While this might sound unbelievable, it actually happened. The question remains: could something like this happen again?

Oil and Inflation: The Key Drivers

The oil shocks of the 1970s were another major factor that shaped the decade. In 1973, OPEC countries cut oil supply, causing oil prices to quadruple almost overnight. A similar shock occurred in 1979 during the Iranian Revolution. This led to fuel shortages, skyrocketing transportation costs, and inflation.

The inflation rate peaked at 13.5% in 1980. To combat this, the Federal Reserve raised interest rates dramatically, with the Fed Funds rate eventually reaching 20% by 1981.

The Path Forward: Will History Repeat?

So, where do we stand today? Many signs point to the possibility of repeating the economic environment of the 1970s. We’ve seen similar trends in inflation, rising oil prices, and the devaluation of currencies.
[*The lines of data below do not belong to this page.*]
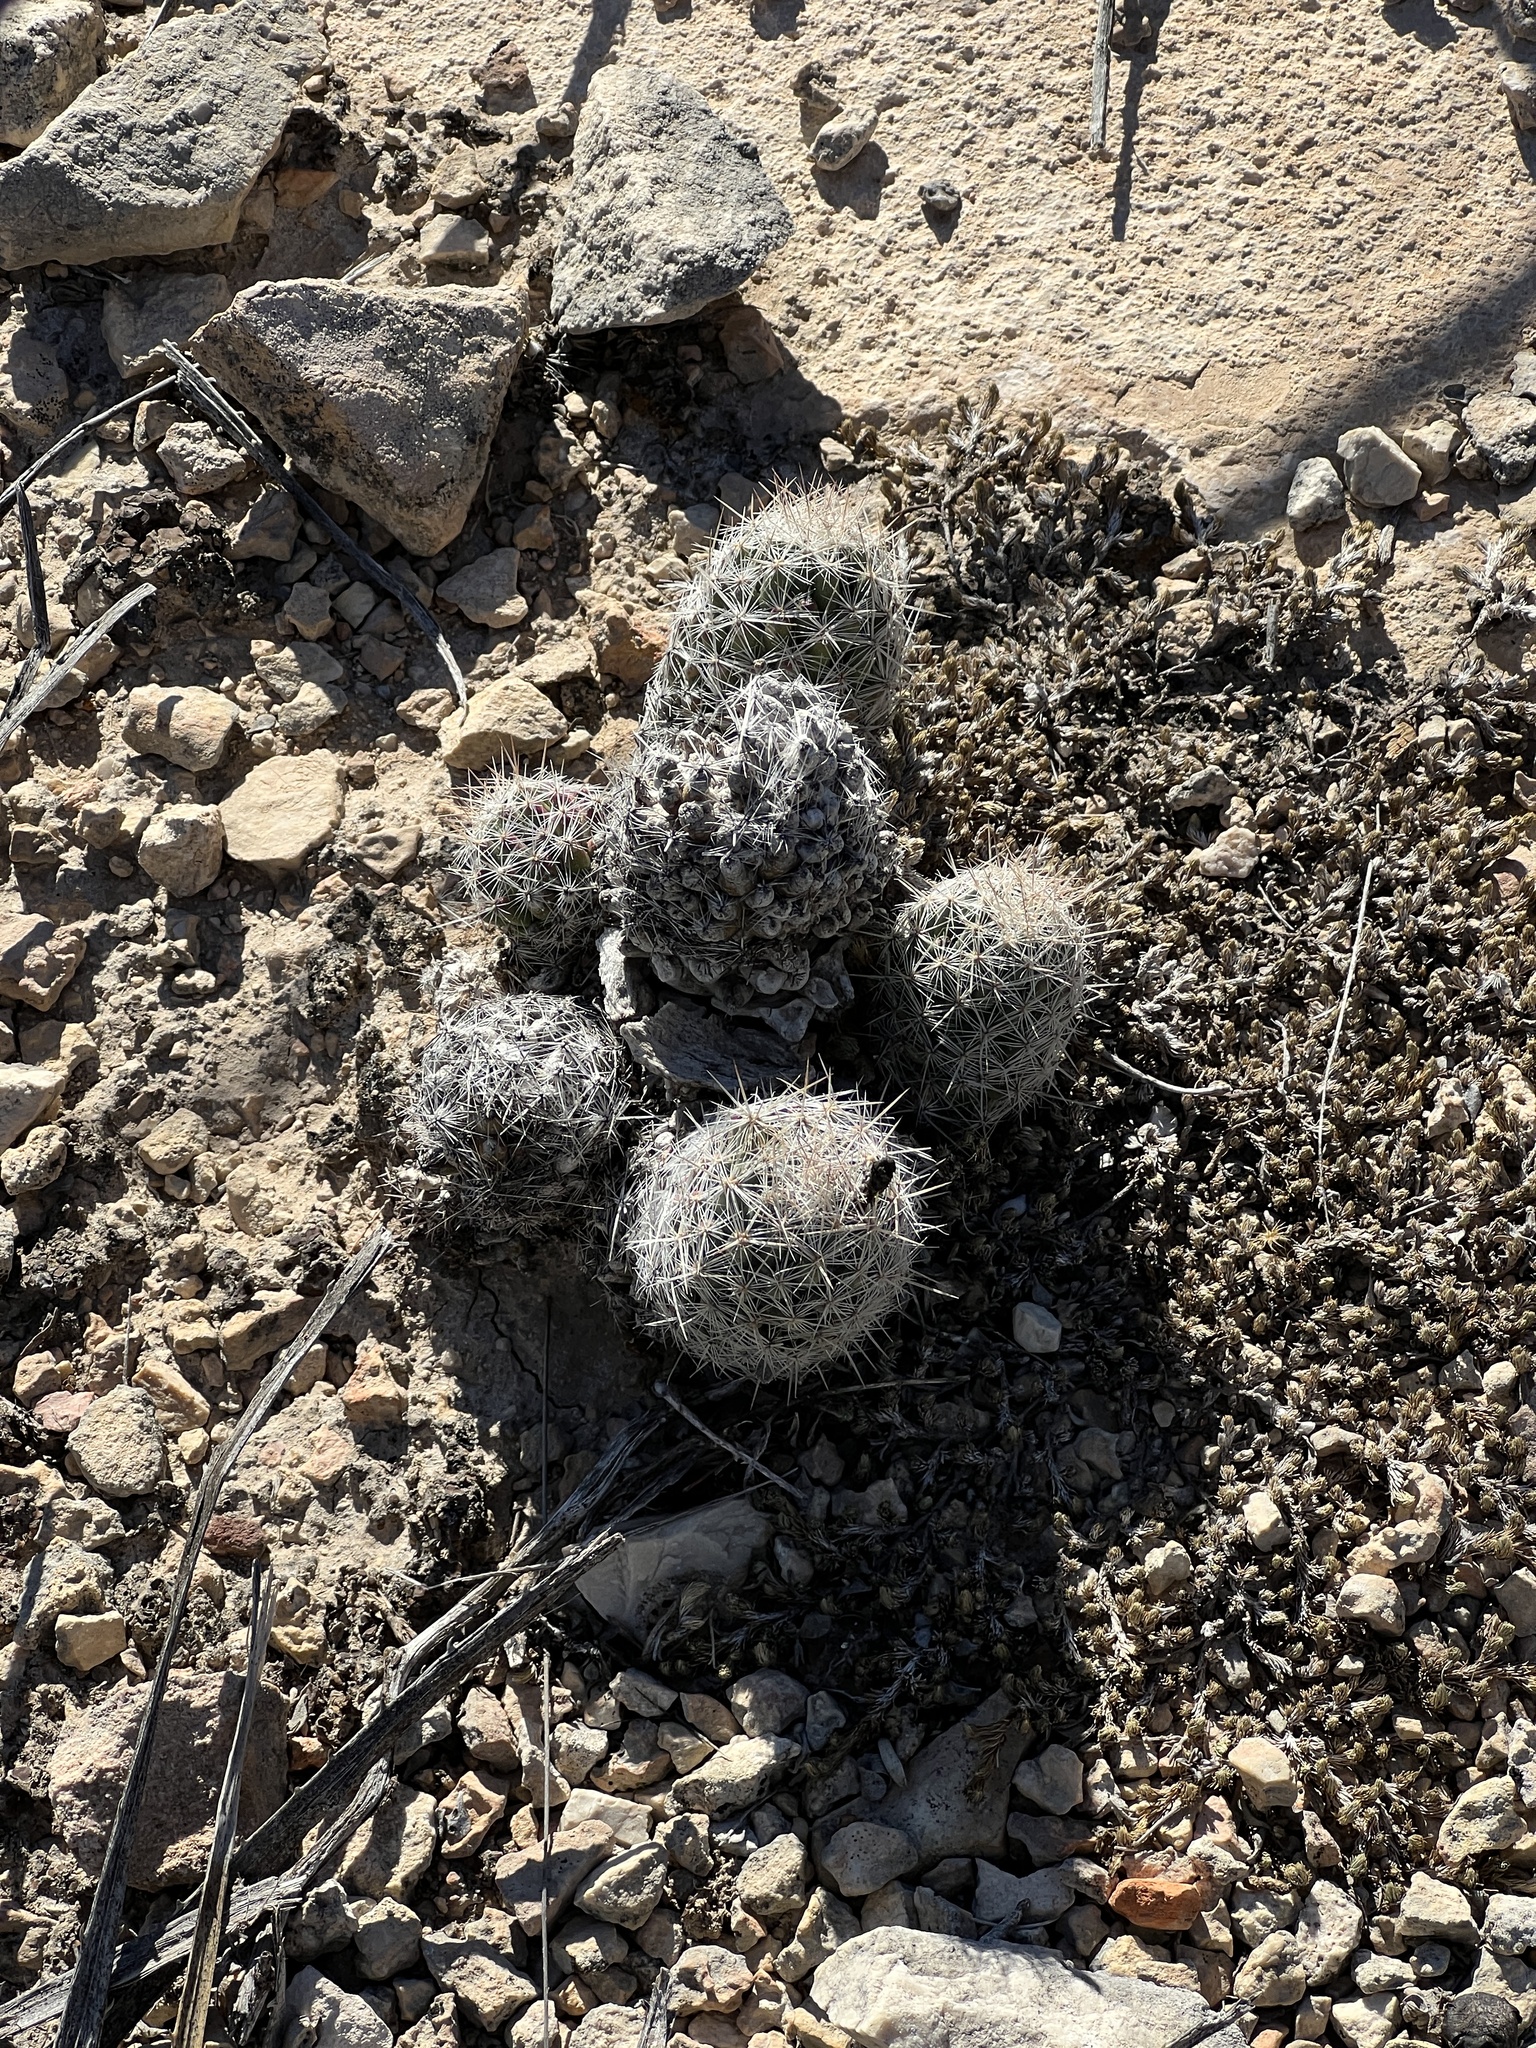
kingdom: Plantae
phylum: Tracheophyta
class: Magnoliopsida
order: Caryophyllales
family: Cactaceae
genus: Pelecyphora
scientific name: Pelecyphora tuberculosa
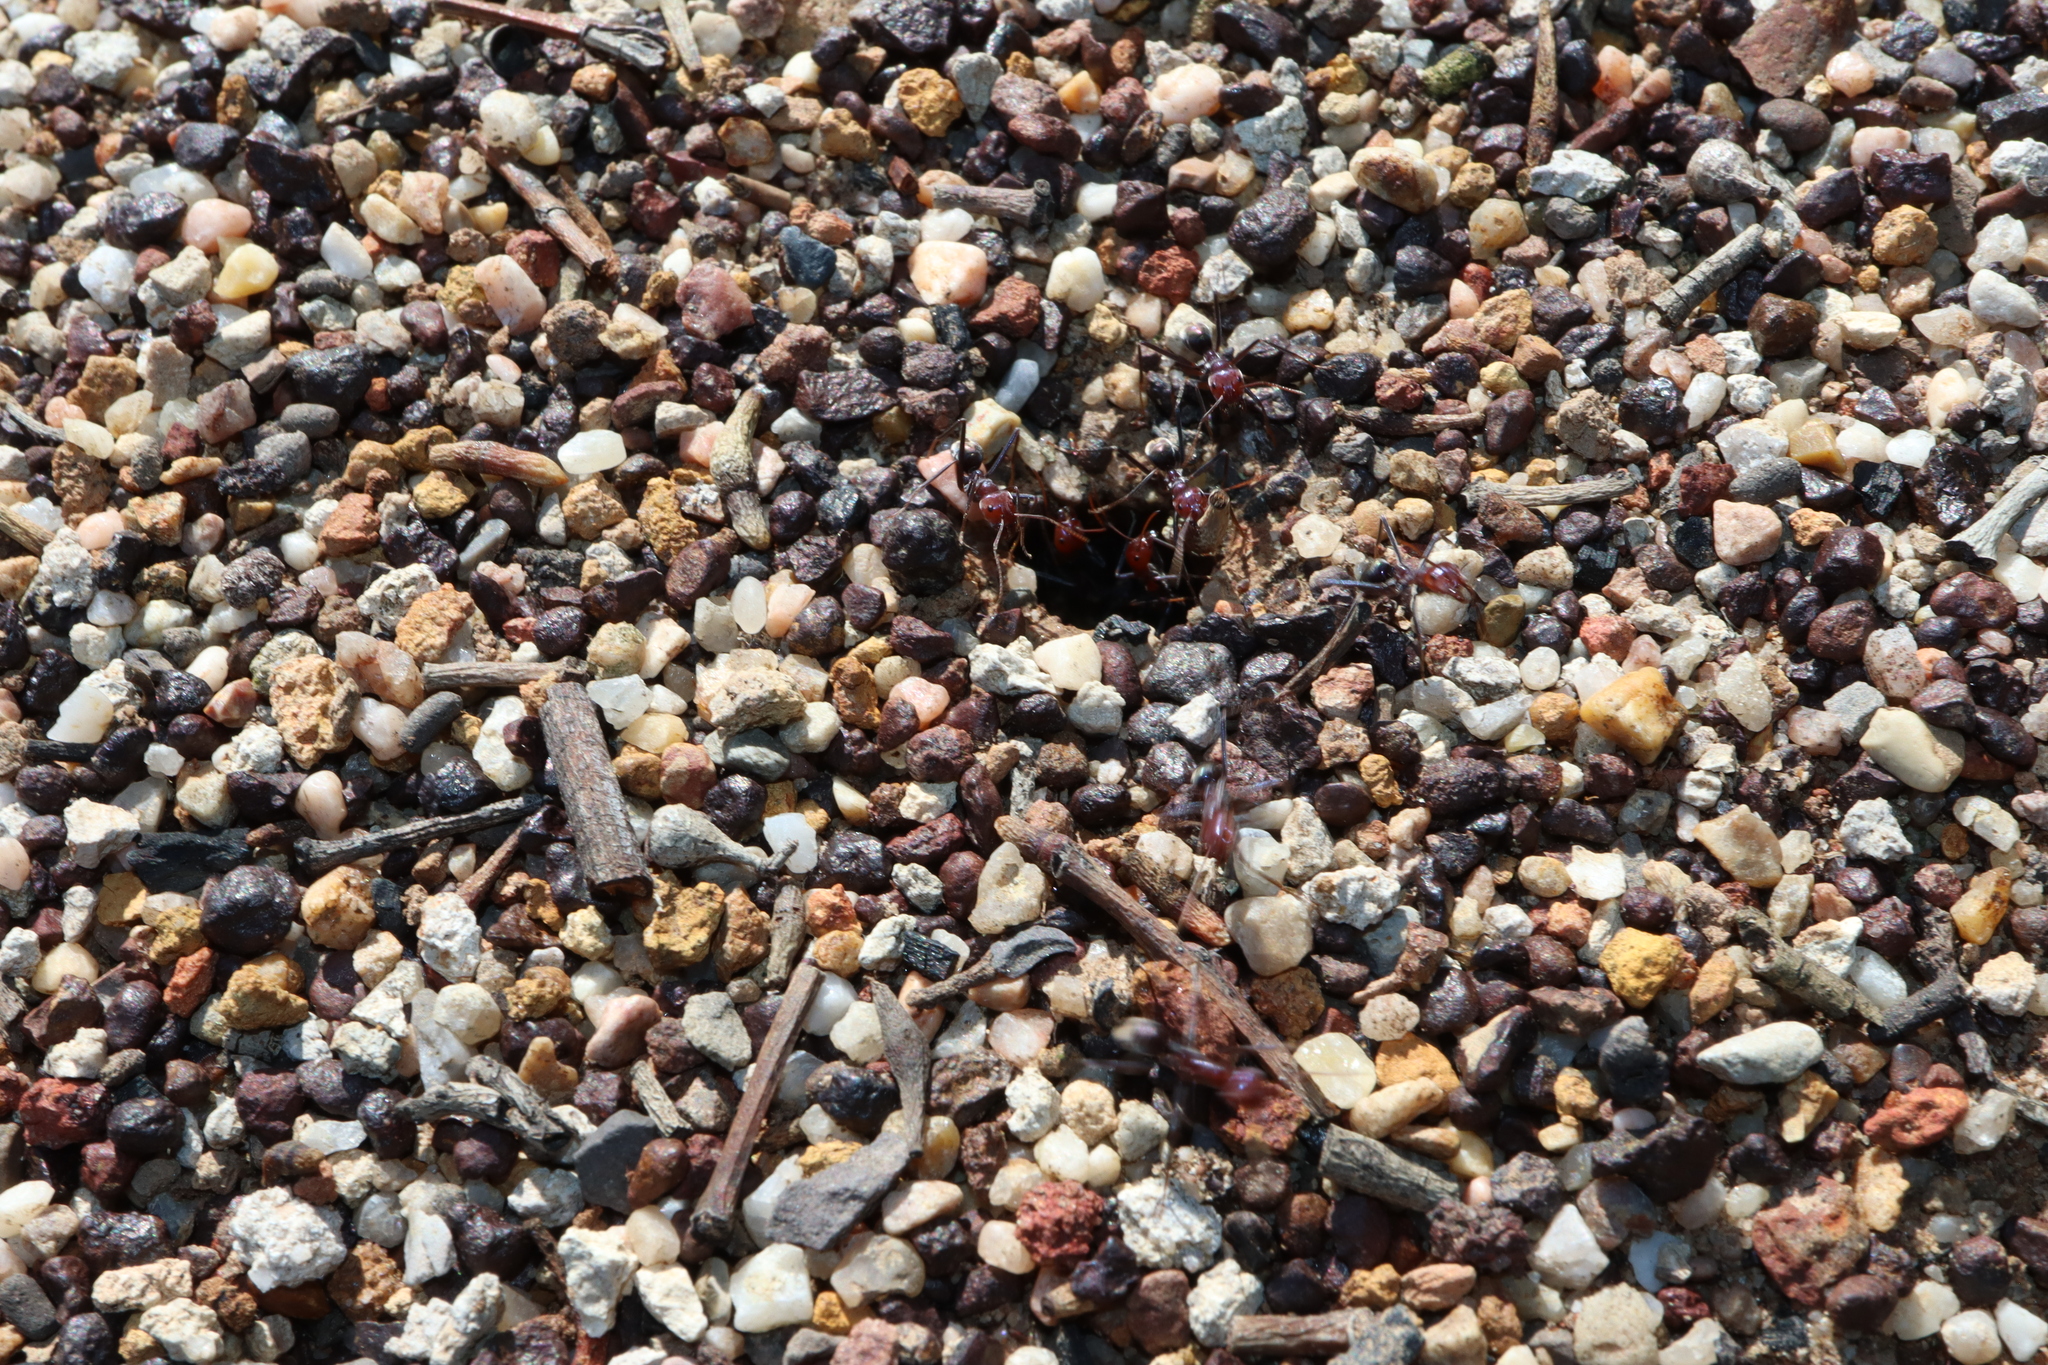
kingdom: Animalia
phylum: Arthropoda
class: Insecta
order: Hymenoptera
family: Formicidae
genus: Iridomyrmex
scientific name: Iridomyrmex purpureus
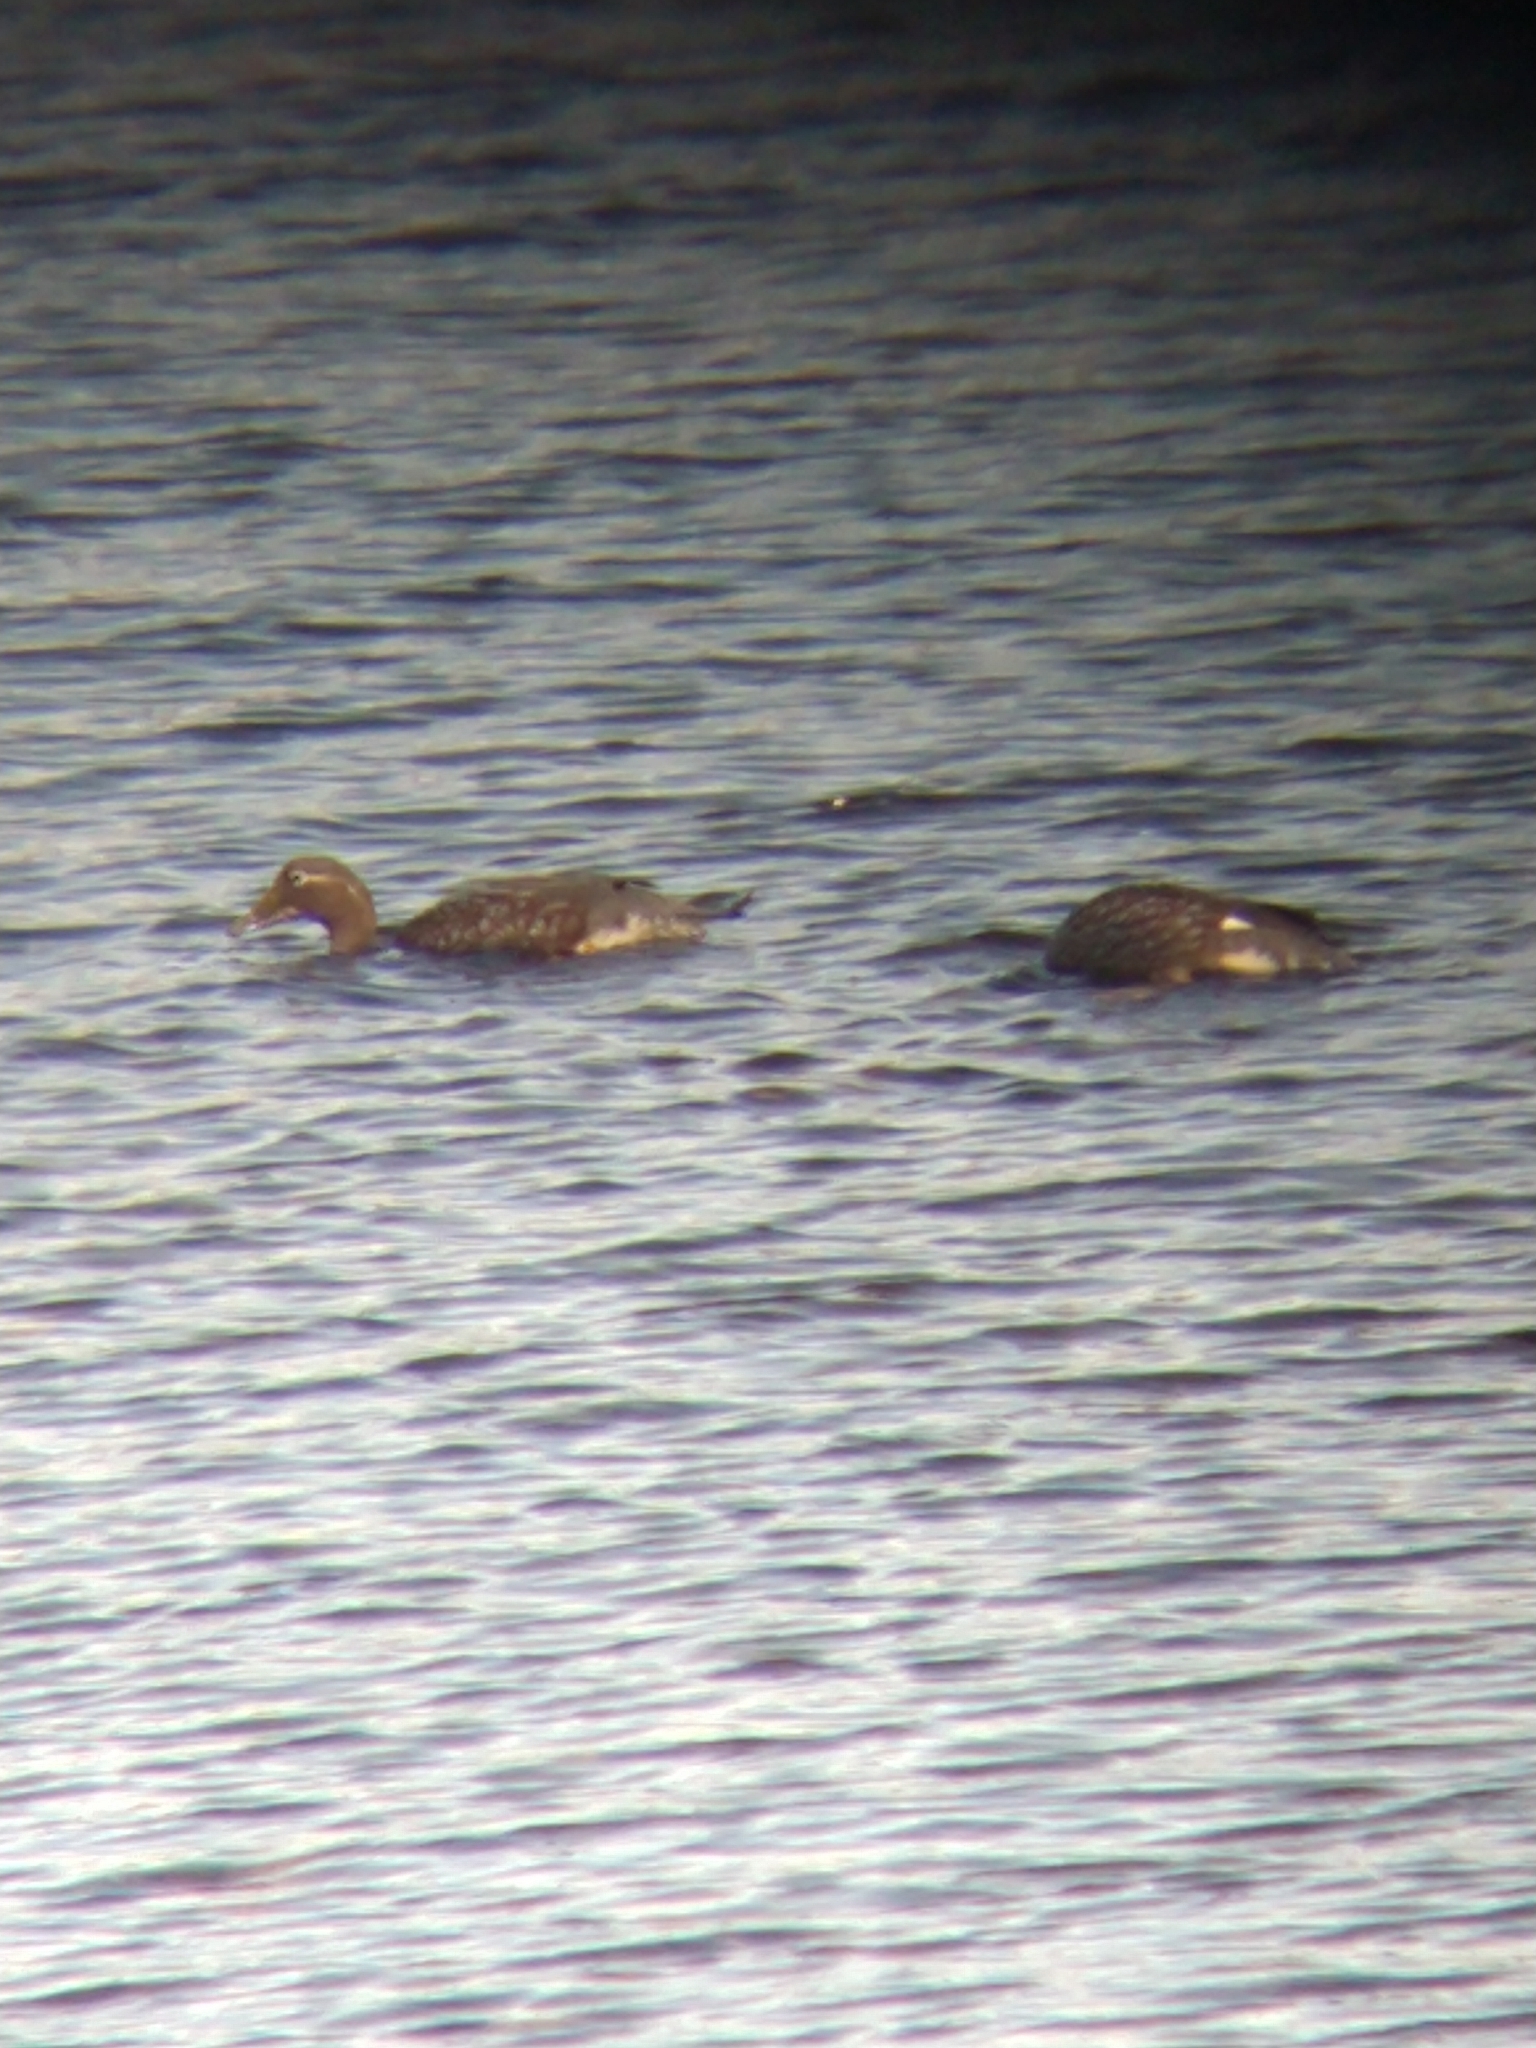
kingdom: Animalia
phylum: Chordata
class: Aves
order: Anseriformes
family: Anatidae
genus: Tachyeres
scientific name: Tachyeres patachonicus
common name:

While it’s impossible to predict the future with certainty, the historical parallels are certainly worth considering.

Whether we see gold prices soar, oil prices spike, or interest rates climb remains to be seen. But the lessons from the 1970s are clear: economic conditions can change rapidly, and it’s crucial to be prepared.

Conclusion

As we reflect on these potential outcomes, it’s clear that we need to prepare our financial portfolios for a range of scenarios. Just like we buy life insurance in case of an emergency, we should ensure that our investments are diversified and resilient enough to handle whatever may come our way.